How do AI engines pick which sources to cite?

Question

Accepted Answer

AI answer engines select citations through a three-stage pipeline: **retrieve, rank, and quote**. Retrieval pulls 10–50 candidate documents from a search index (Bing for ChatGPT Search and Copilot, a hybrid index for Perplexity, Google's own index for AI Overviews). Ranking re-scores those candidates using a combination of relevance, freshness, source authority, and — increasingly — model-judged answer quality. Quoting selects the 3–8 sources that actually appear in the final answer, biased toward sources whose content most directly contains the answer phrasing.
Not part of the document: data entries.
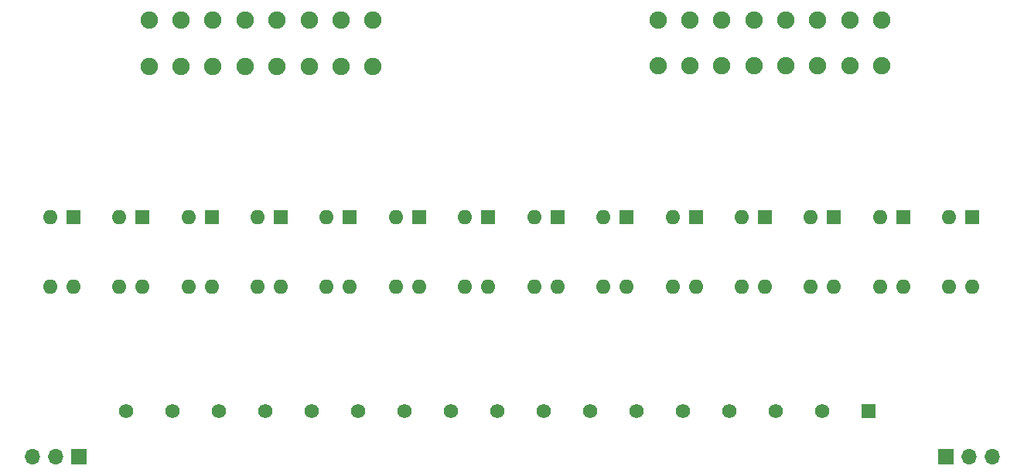
<source format=gbr>
%TF.GenerationSoftware,KiCad,Pcbnew,8.0.7*%
%TF.CreationDate,2025-04-06T16:58:41-05:00*%
%TF.ProjectId,inputs,696e7075-7473-42e6-9b69-6361645f7063,rev?*%
%TF.SameCoordinates,Original*%
%TF.FileFunction,Soldermask,Bot*%
%TF.FilePolarity,Negative*%
%FSLAX46Y46*%
G04 Gerber Fmt 4.6, Leading zero omitted, Abs format (unit mm)*
G04 Created by KiCad (PCBNEW 8.0.7) date 2025-04-06 16:58:41*
%MOMM*%
%LPD*%
G01*
G04 APERTURE LIST*
G04 Aperture macros list*
%AMRoundRect*
0 Rectangle with rounded corners*
0 $1 Rounding radius*
0 $2 $3 $4 $5 $6 $7 $8 $9 X,Y pos of 4 corners*
0 Add a 4 corners polygon primitive as box body*
4,1,4,$2,$3,$4,$5,$6,$7,$8,$9,$2,$3,0*
0 Add four circle primitives for the rounded corners*
1,1,$1+$1,$2,$3*
1,1,$1+$1,$4,$5*
1,1,$1+$1,$6,$7*
1,1,$1+$1,$8,$9*
0 Add four rect primitives between the rounded corners*
20,1,$1+$1,$2,$3,$4,$5,0*
20,1,$1+$1,$4,$5,$6,$7,0*
20,1,$1+$1,$6,$7,$8,$9,0*
20,1,$1+$1,$8,$9,$2,$3,0*%
G04 Aperture macros list end*
%ADD10R,1.600000X1.600000*%
%ADD11O,1.600000X1.600000*%
%ADD12RoundRect,0.102000X-0.685000X-0.685000X0.685000X-0.685000X0.685000X0.685000X-0.685000X0.685000X0*%
%ADD13C,1.574000*%
%ADD14R,1.700000X1.700000*%
%ADD15O,1.700000X1.700000*%
%ADD16C,1.900000*%
G04 APERTURE END LIST*
D10*
%TO.C,U13*%
X214863076Y-77742500D03*
D11*
X212323076Y-77742500D03*
X212323076Y-85362500D03*
X214863076Y-85362500D03*
%TD*%
D10*
%TO.C,U6*%
X161859615Y-77742500D03*
D11*
X159319615Y-77742500D03*
X159319615Y-85362500D03*
X161859615Y-85362500D03*
%TD*%
D10*
%TO.C,U14*%
X222435000Y-77742500D03*
D11*
X219895000Y-77742500D03*
X219895000Y-85362500D03*
X222435000Y-85362500D03*
%TD*%
D12*
%TO.C,J4*%
X211050000Y-99000000D03*
D13*
X205970000Y-99000000D03*
X200890000Y-99000000D03*
X195810000Y-99000000D03*
X190730000Y-99000000D03*
X185650000Y-99000000D03*
X180570000Y-99000000D03*
X175490000Y-99000000D03*
X170410000Y-99000000D03*
X165330000Y-99000000D03*
X160250000Y-99000000D03*
X155170000Y-99000000D03*
X150090000Y-99000000D03*
X145010000Y-99000000D03*
X139930000Y-99000000D03*
X134850000Y-99000000D03*
X129770000Y-99000000D03*
%TD*%
D10*
%TO.C,U9*%
X184575384Y-77742500D03*
D11*
X182035384Y-77742500D03*
X182035384Y-85362500D03*
X184575384Y-85362500D03*
%TD*%
D10*
%TO.C,U10*%
X192147307Y-77742500D03*
D11*
X189607307Y-77742500D03*
X189607307Y-85362500D03*
X192147307Y-85362500D03*
%TD*%
D10*
%TO.C,U12*%
X207291153Y-77742500D03*
D11*
X204751153Y-77742500D03*
X204751153Y-85362500D03*
X207291153Y-85362500D03*
%TD*%
D14*
%TO.C,J2*%
X219500000Y-104000000D03*
D15*
X222040000Y-104000000D03*
X224580000Y-104000000D03*
%TD*%
D14*
%TO.C,J1*%
X124580000Y-104000000D03*
D15*
X122040000Y-104000000D03*
X119500000Y-104000000D03*
%TD*%
D16*
%TO.C,J5*%
X156804904Y-61180799D03*
X156804904Y-56180799D03*
X153304903Y-61180799D03*
X153304903Y-56180799D03*
X149804902Y-61180799D03*
X149804902Y-56180799D03*
X146304902Y-61180799D03*
X146304902Y-56180799D03*
X142804901Y-61180799D03*
X142804901Y-56180799D03*
X139304901Y-61180799D03*
X139304901Y-56180799D03*
X135804900Y-61180799D03*
X135804900Y-56180799D03*
X132304899Y-61180799D03*
X132304899Y-56180799D03*
%TD*%
D10*
%TO.C,U7*%
X169431538Y-77742500D03*
D11*
X166891538Y-77742500D03*
X166891538Y-85362500D03*
X169431538Y-85362500D03*
%TD*%
D10*
%TO.C,U8*%
X177003461Y-77742500D03*
D11*
X174463461Y-77742500D03*
X174463461Y-85362500D03*
X177003461Y-85362500D03*
%TD*%
D10*
%TO.C,U11*%
X199719230Y-77742500D03*
D11*
X197179230Y-77742500D03*
X197179230Y-85362500D03*
X199719230Y-85362500D03*
%TD*%
D10*
%TO.C,U5*%
X154287692Y-77742500D03*
D11*
X151747692Y-77742500D03*
X151747692Y-85362500D03*
X154287692Y-85362500D03*
%TD*%
D10*
%TO.C,U1*%
X124000000Y-77742500D03*
D11*
X121460000Y-77742500D03*
X121460000Y-85362500D03*
X124000000Y-85362500D03*
%TD*%
D10*
%TO.C,U3*%
X139143846Y-77742500D03*
D11*
X136603846Y-77742500D03*
X136603846Y-85362500D03*
X139143846Y-85362500D03*
%TD*%
D10*
%TO.C,U2*%
X131571923Y-77742500D03*
D11*
X129031923Y-77742500D03*
X129031923Y-85362500D03*
X131571923Y-85362500D03*
%TD*%
D10*
%TO.C,U4*%
X146715769Y-77742500D03*
D11*
X144175769Y-77742500D03*
X144175769Y-85362500D03*
X146715769Y-85362500D03*
%TD*%
D16*
%TO.C,J6*%
X212500000Y-61150399D03*
X212500000Y-56150399D03*
X208999999Y-61150399D03*
X208999999Y-56150399D03*
X205499998Y-61150399D03*
X205499998Y-56150399D03*
X201999998Y-61150399D03*
X201999998Y-56150399D03*
X198499997Y-61150399D03*
X198499997Y-56150399D03*
X194999997Y-61150399D03*
X194999997Y-56150399D03*
X191499996Y-61150399D03*
X191499996Y-56150399D03*
X187999995Y-61150399D03*
X187999995Y-56150399D03*
%TD*%
M02*

</source>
The signals that consistently move citation share across all major engines, ranked by impact: (1) **Topical relevance** of the page to the specific query phrasing — this dwarfs every other signal. (2) **Source authority**, measured by domain rating, Wikipedia/Wikidata presence, and consistent entity mentions across the web. (3) **Answer-shaped formatting** — clear headings, 40–80 word answer blocks, declarative first sentences, named statistics. (4) **Schema markup** — FAQPage, HowTo, Article, and Organization schema demonstrably increase parse rates. (5) **Freshness**, especially for "current state of X" queries where models heavily prefer timestamps under 12 months. (6) **Third-party validation** — Reddit threads, Wikipedia citations, and high-DR media mentions act as trust amplifiers in the retrieval re-ranker. The 2023 GEO paper from Princeton/Georgia Tech/AI2 empirically validated that adding quotations, statistics, and citations increased visibility by up to 40%, and those findings have held across model generations.